Campaign spinners were working overtime on Friday. White House communications director Dan Bartlett and Democratic vice presidential candidate John Edwards presented their sides on all three network morning shows.

NBC, meanwhile, said it made a special effort not to declare a winner or loser of Thursday's debate, after reading research that showed many voters' opinions of the debate were formed as much by punditry as by what they saw.

Unlike ABC and CBS, the network did not conduct an instant poll of viewers to determine who won or lost, said Tom Touchet, executive producer of the "Today" show.

"We gave it a lot of thought as a network news division," Touchet said. "It's important for us not to be an active part of the decision-making process, to let the facts present themselves and not to in any way, shape or form declare a winner or loser."

Nielsen ratings for the debate offered indications of a potential viewer backlash against CBS's Dan Rather, under fire for the network's discredited report on Bush's National Guard service.

For much of the country, the hit show "Survivor" preceded the debate, and it led all the networks in its time slot with 21.1 million viewers, Nielsen said. But for the debate itself, CBS had 13.5 million viewers -- actually lower than for the first Bush-Gore matchup in 2000.

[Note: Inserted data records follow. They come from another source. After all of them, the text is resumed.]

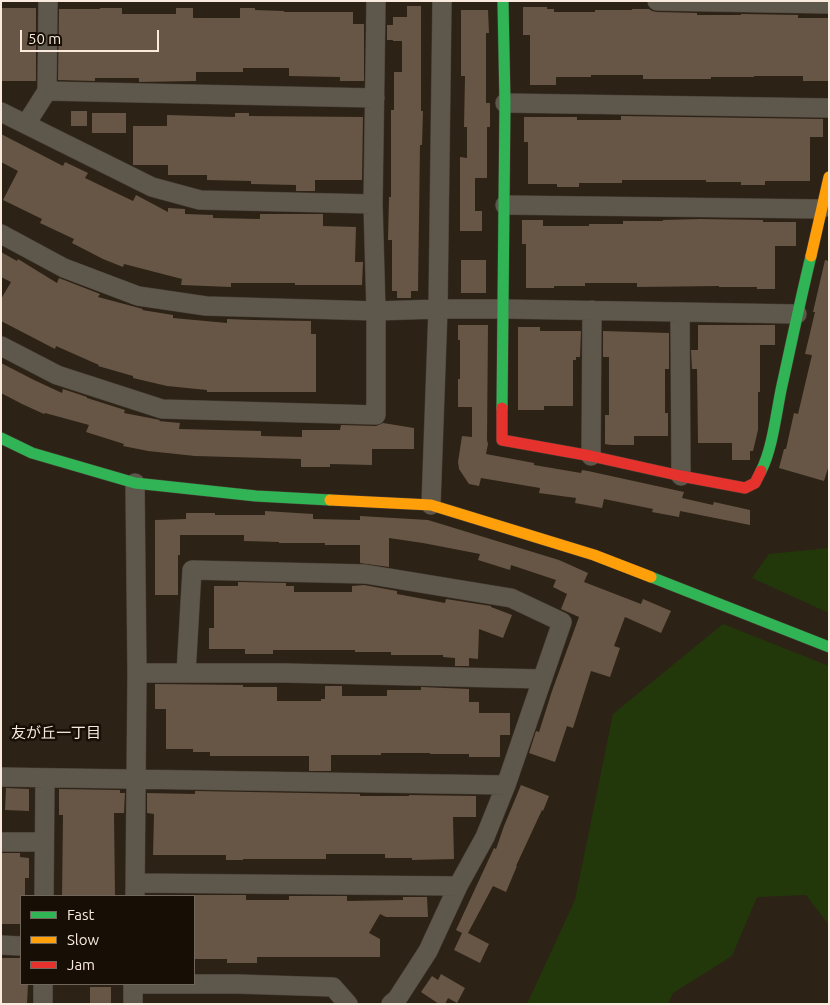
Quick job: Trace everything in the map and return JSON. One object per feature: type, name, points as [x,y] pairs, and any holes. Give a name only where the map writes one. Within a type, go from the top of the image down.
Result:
[{"type":"street","points":[[26,124],[47,91],[48,1]]},
{"type":"street","points":[[1,346],[56,375],[162,409],[376,415],[373,204],[376,1]]},
{"type":"street","points":[[431,505],[438,309],[442,1]]},
{"type":"street","points":[[503,1],[505,205],[502,440],[591,456],[745,488],[755,483],[765,463],[775,422],[797,314],[829,177]]},
{"type":"street","points":[[657,1],[829,4]]},
{"type":"street","points":[[47,91],[375,98]]},
{"type":"street","points":[[505,103],[829,108]]},
{"type":"street","points":[[1,112],[152,188],[200,200],[373,204]]},
{"type":"street","points":[[505,205],[822,209]]},
{"type":"street","points":[[1,234],[64,268],[138,296],[206,306],[376,311],[438,309],[592,310],[797,314]]},
{"type":"street","points":[[591,456],[592,310]]},
{"type":"street","points":[[680,312],[681,476]]},
{"type":"street","points":[[1,438],[32,453],[135,483],[256,496],[431,505],[594,555],[829,647]]},
{"type":"street","points":[[135,483],[137,673],[135,890],[458,886]]},
{"type":"street","points":[[186,673],[192,570],[365,574],[512,598],[562,622],[506,785],[485,837],[458,886],[428,951],[391,1004]]},
{"type":"street","points":[[137,673],[286,673],[542,679]]},
{"type":"street","points":[[1,777],[506,785]]},
{"type":"street","points":[[44,895],[45,778]]},
{"type":"street","points":[[1,842],[44,842]]},
{"type":"street","points":[[1,945],[20,946]]},
{"type":"street","points":[[195,984],[333,986],[348,1004]]},
{"type":"street","points":[[43,985],[43,1004]]},
{"type":"street","points":[[133,985],[133,1004]]},
{"type":"green space","points":[[829,548],[829,613],[752,578],[769,554]]},
{"type":"green space","points":[[723,624],[829,666],[829,925],[806,895],[757,897],[732,956],[673,993],[668,1004],[527,1004],[575,900],[613,714]]},
{"type":"building","points":[[407,6],[421,6],[421,111],[423,111],[422,145],[420,145],[418,291],[411,291],[411,298],[397,298],[397,291],[392,291],[392,240],[388,240],[389,197],[391,197],[391,110],[394,110],[394,72],[402,72],[402,41],[387,40],[387,25],[393,25],[393,17],[407,17]]},
{"type":"building","points":[[523,7],[547,7],[547,9],[554,9],[554,12],[649,9],[657,12],[697,13],[697,15],[798,15],[798,18],[829,18],[828,81],[803,81],[803,76],[643,79],[643,75],[591,75],[591,77],[556,77],[556,85],[530,85],[530,35],[523,35]]},
{"type":"building","points":[[1,8],[36,8],[36,81],[1,81]]},
{"type":"building","points":[[122,8],[122,14],[176,14],[176,8],[193,8],[193,18],[240,18],[240,8],[284,12],[353,12],[353,24],[364,24],[364,81],[340,81],[340,77],[289,76],[289,68],[243,68],[243,72],[196,72],[196,81],[139,82],[139,78],[95,78],[95,81],[58,80],[59,9]]},
{"type":"building","points":[[461,10],[488,10],[489,33],[486,33],[486,103],[490,103],[490,127],[487,127],[487,178],[475,178],[475,211],[482,211],[482,231],[460,231],[460,157],[467,158],[467,127],[464,127],[465,76],[461,76]]},
{"type":"building","points":[[71,111],[87,111],[87,126],[71,126]]},
{"type":"building","points":[[92,113],[126,113],[126,133],[92,133]]},
{"type":"building","points":[[235,113],[249,113],[249,116],[363,117],[362,180],[315,180],[315,191],[296,191],[296,185],[251,184],[251,181],[207,180],[207,175],[168,175],[168,165],[133,165],[133,126],[167,126],[167,115],[235,117]]},
{"type":"building","points":[[621,116],[823,119],[823,137],[810,137],[810,181],[765,181],[765,185],[741,185],[741,182],[706,182],[706,180],[622,180],[622,183],[579,183],[579,187],[557,187],[557,184],[528,184],[528,142],[524,142],[524,117],[577,117],[577,120],[621,120]]},
{"type":"building","points":[[1,134],[63,166],[65,162],[88,173],[85,178],[133,201],[136,195],[168,212],[168,208],[185,209],[185,214],[213,215],[213,218],[260,219],[260,214],[323,214],[323,226],[356,227],[355,262],[363,262],[362,285],[231,283],[231,287],[181,285],[182,279],[124,264],[123,267],[103,259],[72,243],[74,239],[40,223],[42,219],[3,200],[18,171],[1,162]]},
{"type":"building","points":[[700,219],[796,222],[796,246],[775,246],[775,289],[719,286],[637,287],[637,283],[585,283],[585,286],[526,288],[526,244],[522,244],[522,220],[543,220],[543,226],[589,226],[589,224],[623,224],[623,221]]},
{"type":"building","points":[[1,252],[17,261],[18,259],[57,283],[59,278],[100,294],[98,297],[142,310],[173,315],[173,318],[227,323],[227,319],[311,321],[311,334],[316,334],[316,392],[207,392],[207,390],[167,386],[133,378],[133,376],[98,366],[56,346],[55,349],[1,321],[1,299],[11,282],[1,277]]},
{"type":"building","points":[[461,260],[486,260],[486,293],[461,293]]},
{"type":"building","points":[[825,260],[829,261],[829,465],[824,481],[779,468],[784,449],[786,449],[794,413],[798,414],[812,355],[805,354]]},
{"type":"building","points":[[458,325],[488,325],[488,444],[486,454],[581,473],[582,470],[588,471],[684,492],[682,498],[713,505],[714,502],[750,510],[750,525],[680,511],[679,517],[652,512],[653,509],[604,499],[602,508],[575,503],[576,498],[539,493],[540,488],[481,478],[479,486],[469,484],[459,469],[458,462],[462,436],[472,437],[472,407],[458,407],[460,340],[458,340]]},
{"type":"building","points":[[698,325],[775,325],[775,345],[760,345],[758,430],[753,451],[750,451],[750,460],[732,460],[732,443],[698,443],[697,369],[692,369],[691,350],[698,350]]},
{"type":"building","points":[[518,327],[540,327],[540,331],[581,331],[580,357],[576,357],[576,360],[573,360],[573,406],[544,406],[544,410],[518,410]]},
{"type":"building","points":[[603,331],[669,333],[669,369],[665,369],[665,413],[668,413],[668,436],[634,436],[634,445],[605,444],[605,415],[609,415],[609,357],[603,357]]},
{"type":"building","points":[[1,363],[62,393],[63,389],[125,410],[124,413],[159,421],[180,423],[179,429],[261,431],[261,436],[302,437],[302,430],[340,430],[341,425],[376,426],[383,423],[414,428],[414,449],[372,449],[372,465],[330,464],[330,467],[301,467],[301,459],[195,456],[148,451],[123,446],[124,444],[86,432],[89,425],[44,414],[1,393]]},
{"type":"building","points":[[265,511],[313,514],[313,519],[360,520],[360,516],[428,520],[559,560],[588,573],[584,582],[641,604],[643,599],[671,611],[661,633],[625,617],[614,646],[620,648],[610,677],[591,671],[573,728],[567,726],[555,762],[529,753],[536,731],[539,732],[579,617],[561,609],[567,594],[553,587],[556,580],[511,565],[510,570],[478,560],[480,554],[389,538],[389,567],[360,563],[360,545],[244,541],[244,535],[180,535],[178,595],[155,595],[155,520],[186,519],[186,513],[265,515]]},
{"type":"building","points":[[238,582],[286,583],[286,586],[294,586],[294,592],[352,592],[352,586],[364,585],[397,591],[397,594],[445,603],[446,599],[491,606],[512,615],[503,638],[479,629],[478,659],[469,658],[469,666],[455,666],[455,658],[443,657],[443,655],[391,655],[391,652],[355,652],[355,650],[273,650],[273,654],[245,654],[245,649],[209,649],[209,628],[214,628],[214,586],[238,586]]},
{"type":"building","points":[[155,684],[277,687],[277,701],[321,701],[321,699],[325,699],[325,686],[342,686],[342,696],[387,696],[387,690],[421,690],[421,687],[469,689],[469,702],[479,702],[479,713],[510,713],[510,735],[500,735],[500,757],[469,757],[469,754],[430,753],[331,755],[331,771],[309,771],[309,756],[210,756],[210,752],[193,752],[193,749],[166,749],[166,709],[155,709]]},
{"type":"building","points":[[521,785],[549,796],[516,866],[506,892],[493,886],[468,933],[489,944],[480,963],[454,950],[462,933],[456,930],[494,848],[496,849]]},
{"type":"building","points":[[6,788],[29,789],[29,811],[5,810]]},
{"type":"building","points":[[59,789],[120,790],[120,793],[125,793],[124,813],[114,813],[115,895],[62,895],[63,815],[59,815]]},
{"type":"building","points":[[195,791],[360,794],[360,796],[476,796],[476,817],[453,817],[454,859],[412,860],[412,858],[385,858],[385,854],[326,854],[326,859],[243,860],[226,860],[226,855],[153,855],[154,814],[147,813],[147,793],[195,794]]},
{"type":"building","points":[[1,853],[20,853],[20,857],[29,858],[29,878],[25,878],[25,895],[20,895],[20,924],[1,924]]},
{"type":"building","points":[[195,895],[246,895],[246,900],[289,900],[289,896],[347,896],[347,901],[403,900],[403,897],[427,897],[428,917],[386,917],[380,914],[369,933],[380,939],[380,957],[257,957],[257,963],[227,963],[227,959],[195,959]]},
{"type":"building","points":[[1,958],[20,958],[20,985],[28,985],[27,1004],[1,1004]]},
{"type":"building","points":[[441,974],[465,988],[457,1003],[448,998],[445,1004],[439,1004],[421,992],[432,976],[438,980]]},
{"type":"building","points":[[90,987],[111,987],[111,1004],[90,1004]]},
{"type":"traffic: fast","points":[[502,408],[505,103],[503,1]]},
{"type":"traffic: fast","points":[[761,471],[771,443],[811,256]]},
{"type":"traffic: fast","points":[[1,438],[32,453],[135,483],[256,496],[330,500]]},
{"type":"traffic: fast","points":[[651,577],[829,647]]},
{"type":"traffic: slow","points":[[811,256],[829,177]]},
{"type":"traffic: slow","points":[[330,500],[431,505],[594,555],[651,577]]},
{"type":"traffic: jam","points":[[502,408],[502,440],[591,456],[745,488],[755,483],[761,471]]},
{"type":"district","name":"友が丘一丁目","points":[[56,733]]}]
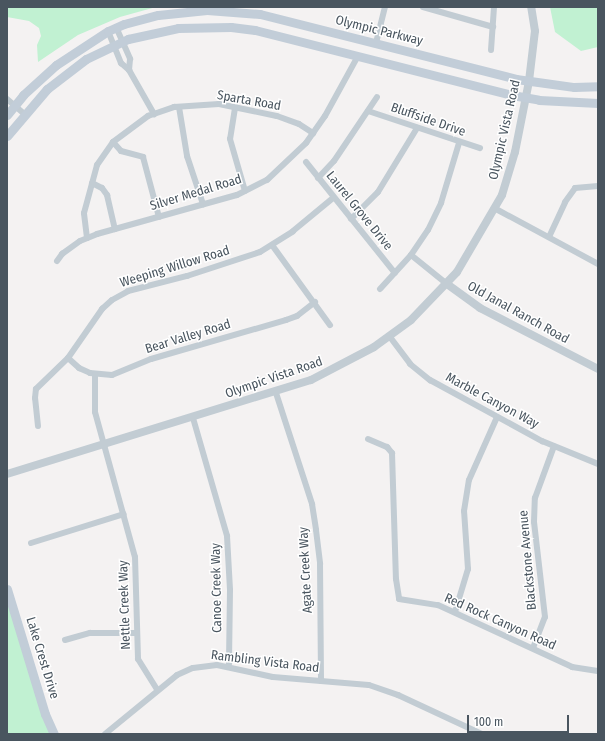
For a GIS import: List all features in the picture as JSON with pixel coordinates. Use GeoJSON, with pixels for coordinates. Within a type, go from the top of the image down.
{"type":"FeatureCollection","features":[{"type":"Feature","properties":{"kind":"main road","name":"Olympic Parkway"},"geometry":{"type":"LineString","coordinates":[[112,29],[164,14],[226,11],[260,14],[529,81],[574,87],[598,86]]}},
{"type":"Feature","properties":{"kind":"main road"},"geometry":{"type":"LineString","coordinates":[[7,136],[24,114],[47,89],[75,67],[118,44],[163,30],[231,27],[255,30],[526,98],[598,103]]}},
{"type":"Feature","properties":{"kind":"main road"},"geometry":{"type":"LineString","coordinates":[[7,115],[15,105],[56,65],[112,29]]}},
{"type":"Feature","properties":{"kind":"main road","name":"Lake Crest Drive"},"geometry":{"type":"LineString","coordinates":[[7,589],[54,734]]}},
{"type":"Feature","properties":{"kind":"street"},"geometry":{"type":"LineString","coordinates":[[376,43],[385,7]]}},
{"type":"Feature","properties":{"kind":"street"},"geometry":{"type":"LineString","coordinates":[[423,7],[493,27]]}},
{"type":"Feature","properties":{"kind":"street"},"geometry":{"type":"LineString","coordinates":[[491,50],[494,7]]}},
{"type":"Feature","properties":{"kind":"street","name":"Olympic Vista Road"},"geometry":{"type":"LineString","coordinates":[[7,474],[276,393],[334,370],[390,337],[411,320],[447,284],[470,253],[496,209],[515,152],[526,98],[535,31],[532,7]]}},
{"type":"Feature","properties":{"kind":"street"},"geometry":{"type":"LineString","coordinates":[[112,29],[118,44],[121,63],[129,70],[154,114]]}},
{"type":"Feature","properties":{"kind":"street"},"geometry":{"type":"LineString","coordinates":[[112,29],[118,44],[130,60],[129,70]]}},
{"type":"Feature","properties":{"kind":"street","name":"Silver Medal Road"},"geometry":{"type":"LineString","coordinates":[[57,261],[62,254],[86,238],[115,228],[159,217],[245,191],[266,180],[283,166],[313,133],[325,116],[358,56]]}},
{"type":"Feature","properties":{"kind":"street"},"geometry":{"type":"LineString","coordinates":[[318,178],[334,161],[378,97]]}},
{"type":"Feature","properties":{"kind":"street"},"geometry":{"type":"LineString","coordinates":[[7,98],[24,114]]}},
{"type":"Feature","properties":{"kind":"street","name":"Sparta Road"},"geometry":{"type":"LineString","coordinates":[[113,142],[154,114],[179,107],[219,104],[277,116],[299,124],[313,133]]}},
{"type":"Feature","properties":{"kind":"street"},"geometry":{"type":"LineString","coordinates":[[179,107],[187,156],[203,204]]}},
{"type":"Feature","properties":{"kind":"street"},"geometry":{"type":"LineString","coordinates":[[235,108],[230,139],[245,191]]}},
{"type":"Feature","properties":{"kind":"street","name":"Bluffside Drive"},"geometry":{"type":"LineString","coordinates":[[368,111],[459,143],[480,148]]}},
{"type":"Feature","properties":{"kind":"street"},"geometry":{"type":"LineString","coordinates":[[351,219],[378,192],[416,128]]}},
{"type":"Feature","properties":{"kind":"street"},"geometry":{"type":"LineString","coordinates":[[86,238],[84,213],[92,182],[97,165],[113,142],[124,152],[143,157],[159,217]]}},
{"type":"Feature","properties":{"kind":"street"},"geometry":{"type":"LineString","coordinates":[[380,289],[411,255],[441,203],[459,143]]}},
{"type":"Feature","properties":{"kind":"street","name":"Laurel Grove Drive"},"geometry":{"type":"LineString","coordinates":[[306,162],[395,273]]}},
{"type":"Feature","properties":{"kind":"street"},"geometry":{"type":"LineString","coordinates":[[92,182],[102,188],[107,196],[115,228]]}},
{"type":"Feature","properties":{"kind":"street"},"geometry":{"type":"LineString","coordinates":[[549,237],[575,188],[598,186]]}},
{"type":"Feature","properties":{"kind":"street","name":"Weeping Willow Road"},"geometry":{"type":"LineString","coordinates":[[38,426],[36,389],[68,358],[102,309],[120,295],[187,276],[260,252],[272,245],[334,198]]}},
{"type":"Feature","properties":{"kind":"street"},"geometry":{"type":"LineString","coordinates":[[496,209],[598,264]]}},
{"type":"Feature","properties":{"kind":"street"},"geometry":{"type":"LineString","coordinates":[[272,245],[330,325]]}},
{"type":"Feature","properties":{"kind":"street","name":"Old Janal Ranch Road"},"geometry":{"type":"LineString","coordinates":[[411,255],[480,308],[598,369]]}},
{"type":"Feature","properties":{"kind":"street","name":"Bear Valley Road"},"geometry":{"type":"LineString","coordinates":[[95,375],[118,373],[152,359],[286,320],[297,316],[314,302]]}},
{"type":"Feature","properties":{"kind":"street","name":"Marble Canyon Way"},"geometry":{"type":"LineString","coordinates":[[390,337],[410,364],[430,380],[554,446],[598,464]]}},
{"type":"Feature","properties":{"kind":"street"},"geometry":{"type":"LineString","coordinates":[[68,358],[79,368],[95,375]]}},
{"type":"Feature","properties":{"kind":"street","name":"Nettle Creek Way"},"geometry":{"type":"LineString","coordinates":[[95,375],[93,402],[136,557],[138,659],[157,690]]}},
{"type":"Feature","properties":{"kind":"street","name":"Agate Creek Way"},"geometry":{"type":"LineString","coordinates":[[276,393],[312,504],[320,564],[321,681]]}},
{"type":"Feature","properties":{"kind":"street"},"geometry":{"type":"LineString","coordinates":[[455,612],[468,569],[464,511],[468,480],[497,417]]}},
{"type":"Feature","properties":{"kind":"street","name":"Canoe Creek Way"},"geometry":{"type":"LineString","coordinates":[[193,418],[227,536],[230,590],[229,666]]}},
{"type":"Feature","properties":{"kind":"street","name":"Red Rock Canyon Road"},"geometry":{"type":"LineString","coordinates":[[368,439],[387,448],[392,453],[397,594],[405,601],[430,603],[455,612],[572,667],[598,671]]}},
{"type":"Feature","properties":{"kind":"street","name":"Blackstone Avenue"},"geometry":{"type":"LineString","coordinates":[[534,648],[545,617],[534,522],[534,498],[554,446]]}},
{"type":"Feature","properties":{"kind":"street"},"geometry":{"type":"LineString","coordinates":[[31,543],[124,514]]}},
{"type":"Feature","properties":{"kind":"street"},"geometry":{"type":"LineString","coordinates":[[65,640],[90,633],[137,633]]}},
{"type":"Feature","properties":{"kind":"street","name":"Rambling Vista Road"},"geometry":{"type":"LineString","coordinates":[[105,734],[177,675],[193,668],[206,665],[229,666],[273,677],[374,686],[482,734]]}},
{"type":"Feature","properties":{"kind":"green space"},"geometry":{"type":"Polygon","coordinates":[[[7,7],[156,7],[120,17],[78,35],[38,62],[37,45],[41,36],[39,28],[29,21],[7,17],[7,7]]]}},
{"type":"Feature","properties":{"kind":"green space"},"geometry":{"type":"Polygon","coordinates":[[[550,7],[598,7],[598,47],[581,51],[555,32],[550,7]]]}},
{"type":"Feature","properties":{"kind":"green space"},"geometry":{"type":"Polygon","coordinates":[[[7,589],[53,734],[7,734],[7,589]]]}}]}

That indicates a significant number of viewers switched channels from CBS when the debate came on. By contrast, NBC, ABC and Fox all had more viewers for the debate than they had for the programs immediately preceding them, Nielsen said.

Still, CBS ranked second behind NBC for most debate viewers. For the half-hour of analysis after the debate, CBS slipped to third behind ABC.

The second presidential debate is scheduled for Oct. 8. Fox will not televise that debate because of baseball playoffs.